If your church isn’t yet using church software to check in children at church, it’s a wonderful option to put in place to ensure the safety of children—both to protect them and to protect your church. Nearly all of the church management software systems offer check in, and there are many options to consider. As you move through the process of deciding on a system, you’ll want to consider the speed of check in, self-check in vs. volunteer manned check in. Cost is also a factor.

Below are six of the most common children’s check-in security options to quickly secure children at your church:

1) Biometric (Fingerprint or Finger Vein) Scan – The fingerprint scan is a great way to quickly identify the family when they first arrive to check-in their children. Many of the churches that use our software have chosen the fingerprint scan because they don’t want the parents to have to remember one more thing when getting ready for church. As one of our Roll Call users said, “I’ve got four kids hanging on my leg, two diaper bags, I can’t find my keys… but I’ve got my finger handy.”

The fingerprint scan is approximately 95% accurate. Some fingers it just won’t read properly, so that is a consideration. The finger vein scanners are more accurate, but much pricier. We’ve also had some churches tell us that their congregation was very uncomfortable with the idea of scanning fingerprints.

2) Key Tag Scan – Creating a custom key tag for your church members is great way to check students in. The bar code on the back of the tag will need to be assigned to the family. Then when you scan that bar code it will immediately identify the family that there to check in. We’ve found this is the fastest and most accurate method for checking in. Typically mom or dad will have their keys handy when they arrive so it’s quite fast.

3) Bar Code Badge – Another option available from By the Book is the bar code badge. These badges are credit card size tags that can be printed directly from the software. They include the family picture as well as the bar code. The card is scanned and the family is immediately identified for check in. The card can also be used to release the child on check out, since there is a family picture.
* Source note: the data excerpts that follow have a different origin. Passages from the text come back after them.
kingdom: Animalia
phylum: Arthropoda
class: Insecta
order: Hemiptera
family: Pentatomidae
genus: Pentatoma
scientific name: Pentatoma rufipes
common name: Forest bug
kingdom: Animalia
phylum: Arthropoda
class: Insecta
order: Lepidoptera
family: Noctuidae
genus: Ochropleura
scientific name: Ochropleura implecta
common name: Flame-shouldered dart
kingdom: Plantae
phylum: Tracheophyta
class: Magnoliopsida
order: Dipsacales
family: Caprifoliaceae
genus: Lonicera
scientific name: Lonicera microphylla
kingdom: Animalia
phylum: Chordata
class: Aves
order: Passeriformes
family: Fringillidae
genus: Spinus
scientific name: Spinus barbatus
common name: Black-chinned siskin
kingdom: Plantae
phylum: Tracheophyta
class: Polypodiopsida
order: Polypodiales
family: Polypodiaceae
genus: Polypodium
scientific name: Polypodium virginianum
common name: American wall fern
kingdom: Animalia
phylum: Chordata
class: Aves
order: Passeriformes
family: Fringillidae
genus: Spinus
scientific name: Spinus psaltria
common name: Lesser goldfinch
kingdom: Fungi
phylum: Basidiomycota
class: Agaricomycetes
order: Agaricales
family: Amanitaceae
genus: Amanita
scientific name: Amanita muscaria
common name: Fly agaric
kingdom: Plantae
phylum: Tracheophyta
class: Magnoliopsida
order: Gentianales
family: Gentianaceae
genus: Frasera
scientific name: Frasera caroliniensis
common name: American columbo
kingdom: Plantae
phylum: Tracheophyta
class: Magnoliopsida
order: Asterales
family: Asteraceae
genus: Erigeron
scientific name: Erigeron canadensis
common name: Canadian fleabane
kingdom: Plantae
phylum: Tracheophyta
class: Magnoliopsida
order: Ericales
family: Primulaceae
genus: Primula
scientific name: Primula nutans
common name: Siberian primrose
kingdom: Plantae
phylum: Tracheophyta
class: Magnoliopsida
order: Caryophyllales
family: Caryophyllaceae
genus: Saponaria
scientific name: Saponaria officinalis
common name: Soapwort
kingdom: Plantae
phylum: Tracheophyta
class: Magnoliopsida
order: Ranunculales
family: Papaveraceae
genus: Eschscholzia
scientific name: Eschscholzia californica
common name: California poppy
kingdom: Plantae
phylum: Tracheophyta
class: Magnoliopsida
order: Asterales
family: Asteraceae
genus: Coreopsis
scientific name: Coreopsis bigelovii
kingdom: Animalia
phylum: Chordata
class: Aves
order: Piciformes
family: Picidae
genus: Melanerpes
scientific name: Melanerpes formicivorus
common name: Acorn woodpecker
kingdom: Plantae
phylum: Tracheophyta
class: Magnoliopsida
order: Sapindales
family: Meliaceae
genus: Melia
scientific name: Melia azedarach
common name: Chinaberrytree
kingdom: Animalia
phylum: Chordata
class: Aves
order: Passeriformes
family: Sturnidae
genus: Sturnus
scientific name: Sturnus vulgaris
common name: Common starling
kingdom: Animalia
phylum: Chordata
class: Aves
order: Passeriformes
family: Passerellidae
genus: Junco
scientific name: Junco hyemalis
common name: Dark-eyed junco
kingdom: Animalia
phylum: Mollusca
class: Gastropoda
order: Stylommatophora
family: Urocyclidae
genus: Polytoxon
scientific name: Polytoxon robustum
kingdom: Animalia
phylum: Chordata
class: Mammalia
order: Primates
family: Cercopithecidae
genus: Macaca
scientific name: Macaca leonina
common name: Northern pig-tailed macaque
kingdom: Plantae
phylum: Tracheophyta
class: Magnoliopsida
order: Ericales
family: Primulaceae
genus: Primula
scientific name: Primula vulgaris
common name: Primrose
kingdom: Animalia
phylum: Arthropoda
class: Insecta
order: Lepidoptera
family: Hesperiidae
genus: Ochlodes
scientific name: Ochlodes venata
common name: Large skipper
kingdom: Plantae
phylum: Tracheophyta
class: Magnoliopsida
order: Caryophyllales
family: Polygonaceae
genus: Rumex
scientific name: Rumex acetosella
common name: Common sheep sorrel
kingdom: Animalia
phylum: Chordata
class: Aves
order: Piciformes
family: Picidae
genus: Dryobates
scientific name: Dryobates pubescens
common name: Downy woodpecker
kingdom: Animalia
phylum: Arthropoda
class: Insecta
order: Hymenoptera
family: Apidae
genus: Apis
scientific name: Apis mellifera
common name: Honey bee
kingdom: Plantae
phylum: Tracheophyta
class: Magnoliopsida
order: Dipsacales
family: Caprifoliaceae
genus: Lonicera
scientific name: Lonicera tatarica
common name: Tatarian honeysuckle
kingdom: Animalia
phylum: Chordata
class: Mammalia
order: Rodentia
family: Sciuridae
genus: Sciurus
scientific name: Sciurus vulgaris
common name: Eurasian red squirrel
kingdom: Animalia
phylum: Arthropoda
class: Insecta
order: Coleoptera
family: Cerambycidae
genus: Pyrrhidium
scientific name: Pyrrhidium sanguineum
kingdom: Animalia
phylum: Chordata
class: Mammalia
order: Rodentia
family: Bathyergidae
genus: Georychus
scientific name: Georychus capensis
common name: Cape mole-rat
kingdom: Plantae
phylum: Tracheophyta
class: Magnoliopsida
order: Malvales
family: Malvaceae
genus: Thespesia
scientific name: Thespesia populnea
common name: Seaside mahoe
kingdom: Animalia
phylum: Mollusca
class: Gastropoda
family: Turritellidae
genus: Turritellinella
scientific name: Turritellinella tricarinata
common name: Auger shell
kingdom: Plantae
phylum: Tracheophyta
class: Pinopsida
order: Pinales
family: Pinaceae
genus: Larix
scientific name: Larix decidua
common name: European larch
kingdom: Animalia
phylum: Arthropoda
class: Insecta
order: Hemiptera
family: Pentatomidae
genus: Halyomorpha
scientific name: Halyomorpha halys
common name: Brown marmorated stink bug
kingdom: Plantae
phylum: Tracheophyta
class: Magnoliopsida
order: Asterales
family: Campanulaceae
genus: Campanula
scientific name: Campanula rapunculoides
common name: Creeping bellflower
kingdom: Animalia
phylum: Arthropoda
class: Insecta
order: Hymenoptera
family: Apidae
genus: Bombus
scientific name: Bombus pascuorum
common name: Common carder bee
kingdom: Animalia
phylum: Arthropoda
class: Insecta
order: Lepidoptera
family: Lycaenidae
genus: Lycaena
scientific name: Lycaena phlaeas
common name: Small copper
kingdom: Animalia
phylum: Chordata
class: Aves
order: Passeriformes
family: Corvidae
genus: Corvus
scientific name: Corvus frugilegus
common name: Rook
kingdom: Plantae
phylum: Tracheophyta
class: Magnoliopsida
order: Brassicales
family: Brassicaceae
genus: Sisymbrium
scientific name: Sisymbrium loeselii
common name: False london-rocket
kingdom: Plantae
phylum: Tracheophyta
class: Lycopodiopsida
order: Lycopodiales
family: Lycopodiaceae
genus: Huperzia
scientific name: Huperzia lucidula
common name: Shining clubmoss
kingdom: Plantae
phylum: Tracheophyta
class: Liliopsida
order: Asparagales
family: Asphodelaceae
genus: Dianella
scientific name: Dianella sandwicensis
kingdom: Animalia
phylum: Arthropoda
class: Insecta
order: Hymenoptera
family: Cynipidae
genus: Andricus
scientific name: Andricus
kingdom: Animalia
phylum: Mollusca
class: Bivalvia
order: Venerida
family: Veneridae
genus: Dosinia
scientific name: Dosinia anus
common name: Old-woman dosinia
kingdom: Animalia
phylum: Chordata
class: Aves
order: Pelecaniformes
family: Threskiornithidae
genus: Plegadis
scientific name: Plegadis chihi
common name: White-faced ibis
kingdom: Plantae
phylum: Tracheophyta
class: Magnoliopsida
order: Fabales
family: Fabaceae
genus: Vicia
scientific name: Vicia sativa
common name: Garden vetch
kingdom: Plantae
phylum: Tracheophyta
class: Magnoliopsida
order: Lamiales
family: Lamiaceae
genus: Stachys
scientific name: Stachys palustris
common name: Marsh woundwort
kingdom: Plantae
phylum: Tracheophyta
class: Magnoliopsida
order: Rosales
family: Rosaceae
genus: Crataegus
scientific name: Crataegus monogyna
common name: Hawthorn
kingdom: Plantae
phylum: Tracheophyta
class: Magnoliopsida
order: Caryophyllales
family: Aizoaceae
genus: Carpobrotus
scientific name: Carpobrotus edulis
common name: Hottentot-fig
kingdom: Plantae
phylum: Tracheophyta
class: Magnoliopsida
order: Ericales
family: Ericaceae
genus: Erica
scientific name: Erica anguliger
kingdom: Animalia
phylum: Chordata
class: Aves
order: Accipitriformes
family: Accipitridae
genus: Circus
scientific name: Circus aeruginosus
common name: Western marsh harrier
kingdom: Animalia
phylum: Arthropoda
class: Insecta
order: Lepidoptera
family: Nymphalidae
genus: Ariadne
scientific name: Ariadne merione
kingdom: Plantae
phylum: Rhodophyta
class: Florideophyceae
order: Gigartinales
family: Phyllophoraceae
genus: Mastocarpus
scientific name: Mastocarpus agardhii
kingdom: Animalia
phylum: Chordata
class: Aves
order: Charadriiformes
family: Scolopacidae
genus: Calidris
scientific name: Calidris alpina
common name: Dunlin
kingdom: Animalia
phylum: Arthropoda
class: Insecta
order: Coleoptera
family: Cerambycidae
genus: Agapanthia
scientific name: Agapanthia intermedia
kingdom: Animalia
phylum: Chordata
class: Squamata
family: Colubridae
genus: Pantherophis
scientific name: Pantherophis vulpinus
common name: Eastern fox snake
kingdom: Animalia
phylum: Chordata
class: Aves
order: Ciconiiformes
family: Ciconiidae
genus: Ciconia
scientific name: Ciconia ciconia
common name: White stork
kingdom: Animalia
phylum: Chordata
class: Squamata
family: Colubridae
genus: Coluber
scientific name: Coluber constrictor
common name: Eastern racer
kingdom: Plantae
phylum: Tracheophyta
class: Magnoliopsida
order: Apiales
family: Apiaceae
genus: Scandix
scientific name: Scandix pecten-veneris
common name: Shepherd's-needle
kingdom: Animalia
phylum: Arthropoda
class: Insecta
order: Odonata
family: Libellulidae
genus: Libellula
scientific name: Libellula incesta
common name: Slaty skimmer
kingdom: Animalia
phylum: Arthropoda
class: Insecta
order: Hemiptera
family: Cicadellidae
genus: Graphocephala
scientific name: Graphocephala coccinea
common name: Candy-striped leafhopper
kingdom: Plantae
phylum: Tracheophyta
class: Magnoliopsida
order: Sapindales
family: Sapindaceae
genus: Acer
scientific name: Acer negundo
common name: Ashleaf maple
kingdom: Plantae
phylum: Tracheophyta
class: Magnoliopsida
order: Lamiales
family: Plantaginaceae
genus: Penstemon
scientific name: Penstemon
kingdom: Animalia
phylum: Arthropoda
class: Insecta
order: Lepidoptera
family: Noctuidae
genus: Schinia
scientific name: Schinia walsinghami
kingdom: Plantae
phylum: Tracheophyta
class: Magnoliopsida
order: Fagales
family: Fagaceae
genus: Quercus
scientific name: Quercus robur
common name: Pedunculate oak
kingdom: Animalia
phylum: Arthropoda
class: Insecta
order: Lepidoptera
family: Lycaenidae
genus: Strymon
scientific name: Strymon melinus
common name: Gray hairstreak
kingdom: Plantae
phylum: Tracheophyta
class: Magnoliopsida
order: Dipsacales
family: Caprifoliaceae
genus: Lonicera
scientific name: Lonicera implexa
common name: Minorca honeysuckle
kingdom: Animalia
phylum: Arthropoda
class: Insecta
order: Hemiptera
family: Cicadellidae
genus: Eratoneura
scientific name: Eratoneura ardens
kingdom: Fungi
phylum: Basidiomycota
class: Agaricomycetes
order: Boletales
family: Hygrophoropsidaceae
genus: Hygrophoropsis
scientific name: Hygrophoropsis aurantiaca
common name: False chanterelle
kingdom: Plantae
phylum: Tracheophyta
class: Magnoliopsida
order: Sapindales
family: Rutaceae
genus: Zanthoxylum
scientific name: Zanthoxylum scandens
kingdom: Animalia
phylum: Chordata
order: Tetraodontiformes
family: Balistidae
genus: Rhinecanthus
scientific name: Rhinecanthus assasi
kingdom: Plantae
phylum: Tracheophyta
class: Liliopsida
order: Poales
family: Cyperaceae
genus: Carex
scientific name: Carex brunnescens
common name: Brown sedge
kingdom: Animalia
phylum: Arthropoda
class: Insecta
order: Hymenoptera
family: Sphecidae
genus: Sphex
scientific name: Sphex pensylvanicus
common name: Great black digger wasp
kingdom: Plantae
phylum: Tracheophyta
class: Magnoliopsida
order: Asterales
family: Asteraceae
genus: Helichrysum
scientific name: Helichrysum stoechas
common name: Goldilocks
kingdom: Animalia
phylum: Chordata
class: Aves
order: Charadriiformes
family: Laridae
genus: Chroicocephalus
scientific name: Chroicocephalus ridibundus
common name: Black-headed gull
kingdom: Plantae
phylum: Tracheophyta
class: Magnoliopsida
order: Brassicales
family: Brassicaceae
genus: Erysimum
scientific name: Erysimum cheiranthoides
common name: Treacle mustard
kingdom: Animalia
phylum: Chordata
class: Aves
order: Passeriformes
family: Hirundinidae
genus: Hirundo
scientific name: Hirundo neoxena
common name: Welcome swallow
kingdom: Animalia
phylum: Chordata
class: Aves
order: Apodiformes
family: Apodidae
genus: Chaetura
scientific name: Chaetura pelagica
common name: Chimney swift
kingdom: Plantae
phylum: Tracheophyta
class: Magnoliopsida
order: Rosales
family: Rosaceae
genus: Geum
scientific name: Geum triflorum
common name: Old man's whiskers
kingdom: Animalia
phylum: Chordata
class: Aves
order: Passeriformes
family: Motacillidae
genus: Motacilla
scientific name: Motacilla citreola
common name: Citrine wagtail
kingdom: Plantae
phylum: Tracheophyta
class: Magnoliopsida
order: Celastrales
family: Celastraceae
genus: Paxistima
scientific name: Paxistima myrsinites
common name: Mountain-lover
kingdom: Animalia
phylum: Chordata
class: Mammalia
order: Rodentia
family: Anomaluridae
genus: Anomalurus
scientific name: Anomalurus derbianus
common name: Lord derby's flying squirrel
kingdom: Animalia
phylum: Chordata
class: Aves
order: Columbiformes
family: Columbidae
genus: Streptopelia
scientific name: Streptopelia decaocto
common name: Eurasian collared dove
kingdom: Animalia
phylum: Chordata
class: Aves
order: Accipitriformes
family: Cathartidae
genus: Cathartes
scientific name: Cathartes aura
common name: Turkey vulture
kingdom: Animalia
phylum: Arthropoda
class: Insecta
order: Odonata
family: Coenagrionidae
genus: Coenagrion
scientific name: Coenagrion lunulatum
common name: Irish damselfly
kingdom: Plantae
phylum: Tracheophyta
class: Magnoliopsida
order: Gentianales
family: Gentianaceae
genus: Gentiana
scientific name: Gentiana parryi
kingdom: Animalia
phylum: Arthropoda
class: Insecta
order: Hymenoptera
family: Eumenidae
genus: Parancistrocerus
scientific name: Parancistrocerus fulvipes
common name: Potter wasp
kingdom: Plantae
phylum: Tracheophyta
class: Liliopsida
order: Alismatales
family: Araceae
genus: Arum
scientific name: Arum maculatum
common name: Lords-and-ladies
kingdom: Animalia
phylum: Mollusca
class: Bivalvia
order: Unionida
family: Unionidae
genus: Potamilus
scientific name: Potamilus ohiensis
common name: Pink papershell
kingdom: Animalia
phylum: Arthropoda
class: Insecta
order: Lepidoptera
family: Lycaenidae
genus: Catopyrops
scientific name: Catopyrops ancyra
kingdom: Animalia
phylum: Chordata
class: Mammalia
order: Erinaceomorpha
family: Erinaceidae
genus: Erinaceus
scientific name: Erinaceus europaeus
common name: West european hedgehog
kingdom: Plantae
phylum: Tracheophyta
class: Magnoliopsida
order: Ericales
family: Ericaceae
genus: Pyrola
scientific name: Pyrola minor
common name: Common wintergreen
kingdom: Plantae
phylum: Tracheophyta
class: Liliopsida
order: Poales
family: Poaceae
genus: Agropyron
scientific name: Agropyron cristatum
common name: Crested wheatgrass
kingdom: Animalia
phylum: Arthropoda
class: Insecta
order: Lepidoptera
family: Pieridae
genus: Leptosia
The down side of this badge is that families can forget them at home or will have to dig through a wallet or purse to find them. This can slow your lines down.

4) Touchscreen – Using a touchscreen monitor to allow for self check-in works quite well. Most folks are used to using touch screens from ATM’s to checking in at the airport, so your congregants should be able to easily check themselves in using this method.

5) Search by Name or Phone Number – The least expensive method for checking in children is to search for the family based on the last name or on the last four digits of the phone number. This method is not as quick as a bar code scan or fingerprint scan because there is one additional step: You’ll do the search and then pick the family that is present, whereas the scan immediately identifies the family.

6) iPad or Smartphone – By the Book will be releasing its Mobile Check-in app in July. This would allow your church to have volunteers with iPad’s or Smartphones in different locations throughout your church doing the check in. Then the name tags and parent tags can be printed in a central location. This works really well for bus ministries. The bus driver can have an iPad with 3G, check the kids in when they hop on the bus, then the name tags are ready for them when they arrive at church.

These are six of the most common ways to check in children at church – we hope that one of the methods works for your church to ensure the safety and security of your visitors.

[Editor’s Note: By The Book is one of ChurchTechToday’s valued sponsors. Elexio, Church Community Builder, and Icon Systems are also sponsors and offer check-in through their church management software systems as well. We encourage churches to review multiple church software options to select the best solution for their church.]